*WHAT IS REQUIRED:*
Recast the lines of the entries below as a numbered list, beginning at the line that contains "Livres, revues et BD X" and stopping after the line that contains "шін жеткіліктілік". Omit any blank lines.

*MATERIAL SUPPLIED:*
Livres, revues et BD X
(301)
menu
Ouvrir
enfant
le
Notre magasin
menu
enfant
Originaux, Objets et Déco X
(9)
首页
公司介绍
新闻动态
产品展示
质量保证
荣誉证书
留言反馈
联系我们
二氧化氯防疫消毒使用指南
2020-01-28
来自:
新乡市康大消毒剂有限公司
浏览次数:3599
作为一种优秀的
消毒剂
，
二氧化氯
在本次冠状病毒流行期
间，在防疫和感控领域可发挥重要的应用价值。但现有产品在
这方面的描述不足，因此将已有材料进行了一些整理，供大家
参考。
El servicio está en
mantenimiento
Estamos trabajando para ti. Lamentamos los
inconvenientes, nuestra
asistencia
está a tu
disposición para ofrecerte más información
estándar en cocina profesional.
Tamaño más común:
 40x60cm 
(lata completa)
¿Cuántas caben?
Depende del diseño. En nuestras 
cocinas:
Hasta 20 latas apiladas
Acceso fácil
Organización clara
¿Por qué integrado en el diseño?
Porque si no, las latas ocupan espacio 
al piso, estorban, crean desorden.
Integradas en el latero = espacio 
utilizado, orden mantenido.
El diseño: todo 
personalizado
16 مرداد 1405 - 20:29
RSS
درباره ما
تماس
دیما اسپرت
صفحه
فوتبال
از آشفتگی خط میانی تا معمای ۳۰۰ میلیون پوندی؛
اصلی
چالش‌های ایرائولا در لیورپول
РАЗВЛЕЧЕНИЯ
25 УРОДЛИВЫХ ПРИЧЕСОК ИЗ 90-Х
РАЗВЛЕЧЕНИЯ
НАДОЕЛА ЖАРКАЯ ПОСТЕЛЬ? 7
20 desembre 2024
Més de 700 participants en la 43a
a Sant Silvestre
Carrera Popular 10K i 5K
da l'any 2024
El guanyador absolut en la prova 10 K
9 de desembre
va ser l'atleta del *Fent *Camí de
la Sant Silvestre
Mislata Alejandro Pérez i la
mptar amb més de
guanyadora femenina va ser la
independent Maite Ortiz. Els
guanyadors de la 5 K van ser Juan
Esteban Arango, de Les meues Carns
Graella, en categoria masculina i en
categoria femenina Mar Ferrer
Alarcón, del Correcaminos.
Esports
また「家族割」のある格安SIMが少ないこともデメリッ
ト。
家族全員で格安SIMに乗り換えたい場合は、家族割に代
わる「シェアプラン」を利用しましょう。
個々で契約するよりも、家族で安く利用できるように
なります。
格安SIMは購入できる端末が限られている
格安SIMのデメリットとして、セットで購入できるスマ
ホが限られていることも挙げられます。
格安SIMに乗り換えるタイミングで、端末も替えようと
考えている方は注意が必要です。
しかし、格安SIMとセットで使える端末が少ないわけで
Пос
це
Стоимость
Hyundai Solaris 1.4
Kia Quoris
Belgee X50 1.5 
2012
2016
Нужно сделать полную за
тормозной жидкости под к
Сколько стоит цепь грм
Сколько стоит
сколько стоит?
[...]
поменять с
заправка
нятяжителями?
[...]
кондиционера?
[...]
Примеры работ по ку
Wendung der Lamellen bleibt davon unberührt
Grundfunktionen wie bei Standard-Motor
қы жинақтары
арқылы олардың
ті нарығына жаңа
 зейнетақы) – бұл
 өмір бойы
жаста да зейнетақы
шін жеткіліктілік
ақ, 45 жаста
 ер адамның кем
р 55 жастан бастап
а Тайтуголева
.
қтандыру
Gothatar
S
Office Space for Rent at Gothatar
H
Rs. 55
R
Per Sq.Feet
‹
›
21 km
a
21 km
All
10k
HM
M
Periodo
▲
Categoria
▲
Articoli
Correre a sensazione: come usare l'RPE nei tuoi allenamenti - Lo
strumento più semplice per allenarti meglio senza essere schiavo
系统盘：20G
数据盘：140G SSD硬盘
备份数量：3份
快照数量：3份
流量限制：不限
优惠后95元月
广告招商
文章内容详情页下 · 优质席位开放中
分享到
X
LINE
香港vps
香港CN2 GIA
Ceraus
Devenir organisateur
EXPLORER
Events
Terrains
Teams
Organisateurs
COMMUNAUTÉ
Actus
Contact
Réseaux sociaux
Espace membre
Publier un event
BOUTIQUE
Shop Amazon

* * *

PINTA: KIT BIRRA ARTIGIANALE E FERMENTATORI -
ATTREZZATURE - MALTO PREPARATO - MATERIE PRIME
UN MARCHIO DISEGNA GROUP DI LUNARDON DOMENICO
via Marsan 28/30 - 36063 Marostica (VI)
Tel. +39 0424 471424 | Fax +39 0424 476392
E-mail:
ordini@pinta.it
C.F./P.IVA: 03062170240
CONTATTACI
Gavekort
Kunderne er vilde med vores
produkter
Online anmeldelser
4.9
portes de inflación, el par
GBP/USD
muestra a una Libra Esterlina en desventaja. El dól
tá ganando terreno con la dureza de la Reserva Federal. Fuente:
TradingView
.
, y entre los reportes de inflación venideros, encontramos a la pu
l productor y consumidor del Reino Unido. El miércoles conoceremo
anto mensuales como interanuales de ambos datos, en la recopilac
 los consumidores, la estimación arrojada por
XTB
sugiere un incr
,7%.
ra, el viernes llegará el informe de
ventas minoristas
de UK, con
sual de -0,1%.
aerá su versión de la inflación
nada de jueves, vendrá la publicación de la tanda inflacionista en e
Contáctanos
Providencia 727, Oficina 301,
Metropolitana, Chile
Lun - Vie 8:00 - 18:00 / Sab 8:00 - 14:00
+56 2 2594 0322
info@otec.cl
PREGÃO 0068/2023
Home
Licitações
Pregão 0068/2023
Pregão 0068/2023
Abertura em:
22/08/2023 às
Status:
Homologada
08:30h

*THE COMPLETED TASK:*
1. Livres, revues et BD X
2. (301)
3. menu
4. Ouvrir
5. enfant
6. le
7. Notre magasin
8. menu
9. enfant
10. Originaux, Objets et Déco X
11. (9)
12. 首页
13. 公司介绍
14. 新闻动态
15. 产品展示
16. 质量保证
17. 荣誉证书
18. 留言反馈
19. 联系我们
20. 二氧化氯防疫消毒使用指南
21. 2020-01-28
22. 来自:
23. 新乡市康大消毒剂有限公司
24. 浏览次数:3599
25. 作为一种优秀的
26. 消毒剂
27. ，
28. 二氧化氯
29. 在本次冠状病毒流行期
30. 间，在防疫和感控领域可发挥重要的应用价值。但现有产品在
31. 这方面的描述不足，因此将已有材料进行了一些整理，供大家
32. 参考。
33. El servicio está en
34. mantenimiento
35. Estamos trabajando para ti. Lamentamos los
36. inconvenientes, nuestra
37. asistencia
38. está a tu
39. disposición para ofrecerte más información
40. estándar en cocina profesional.
41. Tamaño más común:
42.  40x60cm 
43. (lata completa)
44. ¿Cuántas caben?
45. Depende del diseño. En nuestras 
46. cocinas:
47. Hasta 20 latas apiladas
48. Acceso fácil
49. Organización clara
50. ¿Por qué integrado en el diseño?
51. Porque si no, las latas ocupan espacio 
52. al piso, estorban, crean desorden.
53. Integradas en el latero = espacio 
54. utilizado, orden mantenido.
55. El diseño: todo 
56. personalizado
57. 16 مرداد 1405 - 20:29
58. RSS
59. درباره ما
60. تماس
61. دیما اسپرت
62. صفحه
63. فوتبال
64. از آشفتگی خط میانی تا معمای ۳۰۰ میلیون پوندی؛
65. اصلی
66. چالش‌های ایرائولا در لیورپول
67. РАЗВЛЕЧЕНИЯ
68. 25 УРОДЛИВЫХ ПРИЧЕСОК ИЗ 90-Х
69. РАЗВЛЕЧЕНИЯ
70. НАДОЕЛА ЖАРКАЯ ПОСТЕЛЬ? 7
71. 20 desembre 2024
72. Més de 700 participants en la 43a
73. a Sant Silvestre
74. Carrera Popular 10K i 5K
75. da l'any 2024
76. El guanyador absolut en la prova 10 K
77. 9 de desembre
78. va ser l'atleta del *Fent *Camí de
79. la Sant Silvestre
80. Mislata Alejandro Pérez i la
81. mptar amb més de
82. guanyadora femenina va ser la
83. independent Maite Ortiz. Els
84. guanyadors de la 5 K van ser Juan
85. Esteban Arango, de Les meues Carns
86. Graella, en categoria masculina i en
87. categoria femenina Mar Ferrer
88. Alarcón, del Correcaminos.
89. Esports
90. また「家族割」のある格安SIMが少ないこともデメリッ
91. ト。
92. 家族全員で格安SIMに乗り換えたい場合は、家族割に代
93. わる「シェアプラン」を利用しましょう。
94. 個々で契約するよりも、家族で安く利用できるように
95. なります。
96. 格安SIMは購入できる端末が限られている
97. 格安SIMのデメリットとして、セットで購入できるスマ
98. ホが限られていることも挙げられます。
99. 格安SIMに乗り換えるタイミングで、端末も替えようと
100. 考えている方は注意が必要です。
101. しかし、格安SIMとセットで使える端末が少ないわけで
102. Пос
103. це
104. Стоимость
105. Hyundai Solaris 1.4
106. Kia Quoris
107. Belgee X50 1.5 
108. 2012
109. 2016
110. Нужно сделать полную за
111. тормозной жидкости под к
112. Сколько стоит цепь грм
113. Сколько стоит
114. сколько стоит?
115. [...]
116. поменять с
117. заправка
118. нятяжителями?
119. [...]
120. кондиционера?
121. [...]
122. Примеры работ по ку
123. Wendung der Lamellen bleibt davon unberührt
124. Grundfunktionen wie bei Standard-Motor
125. қы жинақтары
126. арқылы олардың
127. ті нарығына жаңа
128.  зейнетақы) – бұл
129.  өмір бойы
130. жаста да зейнетақы
131. шін жеткіліктілік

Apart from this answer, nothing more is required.